## EXERCISE DATA
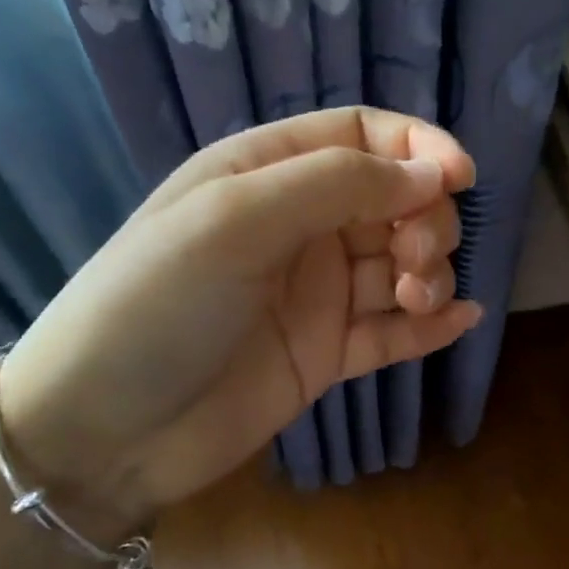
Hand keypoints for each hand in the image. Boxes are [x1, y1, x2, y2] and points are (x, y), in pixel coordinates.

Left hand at [0, 108, 480, 536]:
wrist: (107, 431)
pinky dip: (429, 326)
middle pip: (391, 202)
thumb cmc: (156, 305)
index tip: (460, 179)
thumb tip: (431, 173)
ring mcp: (313, 296)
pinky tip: (461, 321)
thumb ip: (335, 185)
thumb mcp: (234, 220)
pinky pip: (390, 332)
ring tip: (415, 297)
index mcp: (265, 174)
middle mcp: (296, 228)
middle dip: (424, 220)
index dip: (416, 147)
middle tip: (417, 257)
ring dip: (427, 274)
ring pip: (398, 267)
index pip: (359, 137)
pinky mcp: (325, 354)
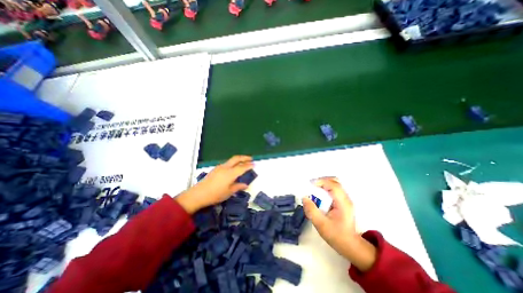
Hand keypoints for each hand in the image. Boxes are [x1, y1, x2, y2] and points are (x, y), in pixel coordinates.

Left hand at [175, 156, 253, 212]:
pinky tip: (233, 168)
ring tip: (243, 163)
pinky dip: (233, 163)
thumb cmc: (215, 195)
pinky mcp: (216, 169)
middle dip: (244, 157)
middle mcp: (226, 167)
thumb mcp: (229, 192)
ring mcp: (220, 167)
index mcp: (230, 173)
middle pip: (236, 158)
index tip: (254, 164)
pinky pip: (227, 163)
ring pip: (231, 160)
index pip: (242, 167)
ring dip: (238, 160)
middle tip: (250, 158)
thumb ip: (238, 187)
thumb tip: (245, 184)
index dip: (249, 165)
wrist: (198, 194)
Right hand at [303, 178, 375, 270]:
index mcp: (343, 203)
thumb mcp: (321, 224)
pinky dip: (325, 188)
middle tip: (311, 185)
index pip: (333, 185)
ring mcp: (345, 199)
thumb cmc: (336, 235)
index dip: (321, 181)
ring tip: (314, 189)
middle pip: (335, 181)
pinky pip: (334, 189)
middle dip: (322, 180)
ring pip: (335, 184)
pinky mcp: (343, 201)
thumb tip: (304, 198)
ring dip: (323, 183)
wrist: (350, 245)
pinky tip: (319, 194)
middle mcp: (346, 198)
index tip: (310, 184)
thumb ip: (311, 210)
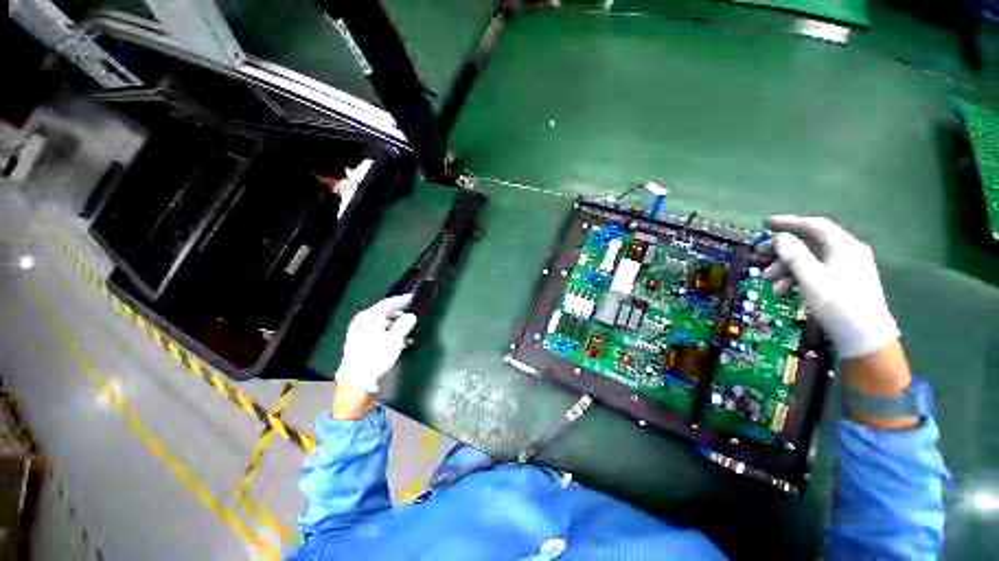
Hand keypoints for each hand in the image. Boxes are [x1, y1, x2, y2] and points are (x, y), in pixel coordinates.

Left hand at [335, 294, 416, 393]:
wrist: (357, 378)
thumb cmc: (377, 356)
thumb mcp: (395, 339)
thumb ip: (404, 324)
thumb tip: (411, 316)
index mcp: (370, 316)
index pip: (388, 302)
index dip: (402, 300)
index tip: (412, 297)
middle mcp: (362, 320)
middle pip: (384, 311)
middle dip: (398, 312)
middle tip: (411, 312)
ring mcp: (358, 330)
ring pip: (380, 321)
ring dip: (394, 322)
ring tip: (407, 327)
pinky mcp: (358, 340)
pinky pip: (376, 328)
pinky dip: (387, 330)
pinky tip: (396, 337)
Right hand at [760, 216, 899, 358]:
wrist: (864, 337)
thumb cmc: (837, 302)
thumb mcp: (810, 277)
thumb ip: (794, 254)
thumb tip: (780, 238)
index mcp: (843, 246)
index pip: (814, 225)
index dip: (789, 222)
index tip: (765, 223)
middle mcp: (847, 252)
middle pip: (809, 244)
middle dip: (782, 251)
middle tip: (759, 257)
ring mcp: (847, 268)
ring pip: (810, 260)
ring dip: (786, 268)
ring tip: (771, 282)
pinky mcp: (844, 282)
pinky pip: (816, 272)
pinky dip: (798, 277)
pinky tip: (785, 290)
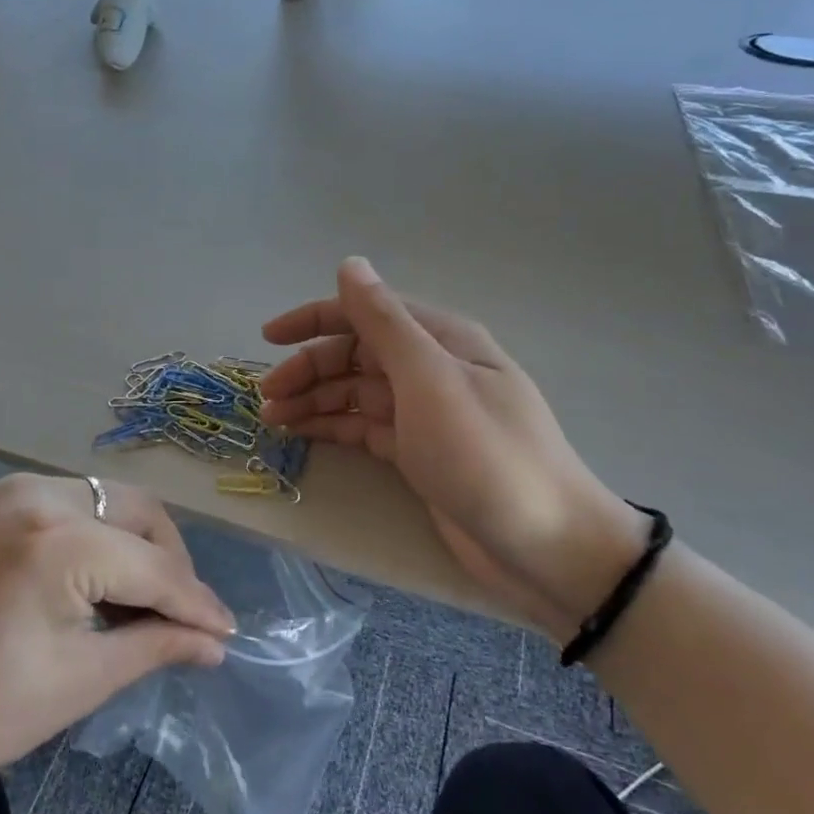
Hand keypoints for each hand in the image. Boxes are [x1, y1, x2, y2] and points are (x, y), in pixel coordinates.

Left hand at [0, 474, 234, 813]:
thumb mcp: (76, 683)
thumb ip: (153, 647)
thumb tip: (214, 642)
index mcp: (60, 539)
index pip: (154, 567)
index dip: (197, 603)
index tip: (230, 634)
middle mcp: (42, 494)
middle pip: (139, 515)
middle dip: (171, 564)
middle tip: (186, 620)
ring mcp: (14, 491)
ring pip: (108, 504)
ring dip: (138, 546)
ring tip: (145, 606)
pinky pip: (74, 506)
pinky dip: (101, 537)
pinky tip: (100, 583)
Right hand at [261, 257, 646, 639]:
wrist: (546, 548)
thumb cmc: (485, 455)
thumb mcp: (430, 380)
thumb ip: (384, 321)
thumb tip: (349, 264)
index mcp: (440, 339)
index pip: (366, 313)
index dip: (315, 319)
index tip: (268, 338)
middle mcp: (431, 368)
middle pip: (356, 355)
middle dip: (309, 368)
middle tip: (266, 397)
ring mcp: (425, 413)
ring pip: (356, 392)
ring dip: (314, 399)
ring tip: (273, 419)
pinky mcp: (419, 453)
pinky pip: (365, 427)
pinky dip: (332, 426)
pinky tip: (302, 434)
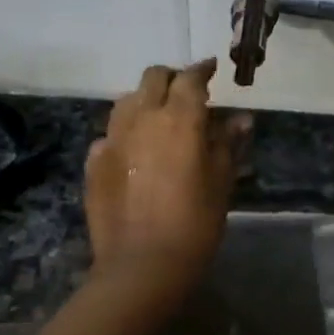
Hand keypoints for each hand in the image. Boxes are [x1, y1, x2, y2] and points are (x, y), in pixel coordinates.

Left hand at [84, 60, 249, 320]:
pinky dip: (125, 133)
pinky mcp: (93, 161)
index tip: (212, 69)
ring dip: (145, 100)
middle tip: (186, 92)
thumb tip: (240, 119)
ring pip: (127, 101)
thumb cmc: (194, 223)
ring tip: (158, 118)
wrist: (141, 266)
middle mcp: (142, 117)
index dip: (202, 70)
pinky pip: (110, 134)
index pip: (190, 78)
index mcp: (179, 118)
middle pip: (153, 78)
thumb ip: (228, 144)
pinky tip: (134, 151)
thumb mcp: (221, 182)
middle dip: (171, 78)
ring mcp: (113, 137)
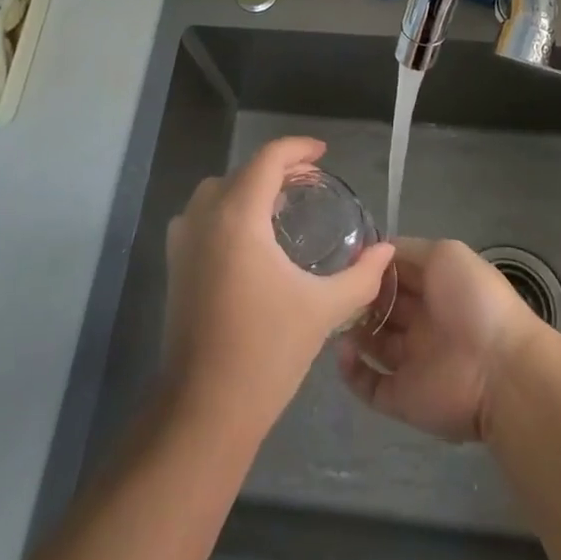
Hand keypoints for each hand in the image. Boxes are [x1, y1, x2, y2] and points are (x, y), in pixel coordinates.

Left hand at [163, 137, 394, 435]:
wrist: (204, 410)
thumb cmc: (266, 352)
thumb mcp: (323, 309)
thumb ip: (360, 276)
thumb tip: (386, 251)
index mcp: (238, 217)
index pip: (267, 160)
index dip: (297, 149)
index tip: (323, 154)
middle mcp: (204, 218)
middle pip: (242, 172)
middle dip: (276, 168)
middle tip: (309, 181)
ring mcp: (183, 242)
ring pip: (217, 192)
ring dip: (248, 188)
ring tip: (281, 205)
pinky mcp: (175, 266)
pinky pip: (202, 217)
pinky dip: (227, 210)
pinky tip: (252, 239)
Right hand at [336, 237, 542, 441]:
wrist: (499, 370)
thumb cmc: (474, 301)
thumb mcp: (445, 254)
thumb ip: (409, 250)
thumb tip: (374, 252)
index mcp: (437, 287)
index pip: (397, 273)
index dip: (373, 266)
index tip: (347, 259)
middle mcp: (423, 321)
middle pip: (382, 306)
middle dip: (360, 296)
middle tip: (337, 288)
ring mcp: (412, 361)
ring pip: (372, 343)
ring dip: (352, 330)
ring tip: (335, 316)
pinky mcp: (402, 397)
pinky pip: (369, 385)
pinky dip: (351, 371)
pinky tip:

## YOUR OBJECTIVE
Every line of the listing that holds the word "Right" should be counted. Please give that number only.

## REPLY TO THE TASK
4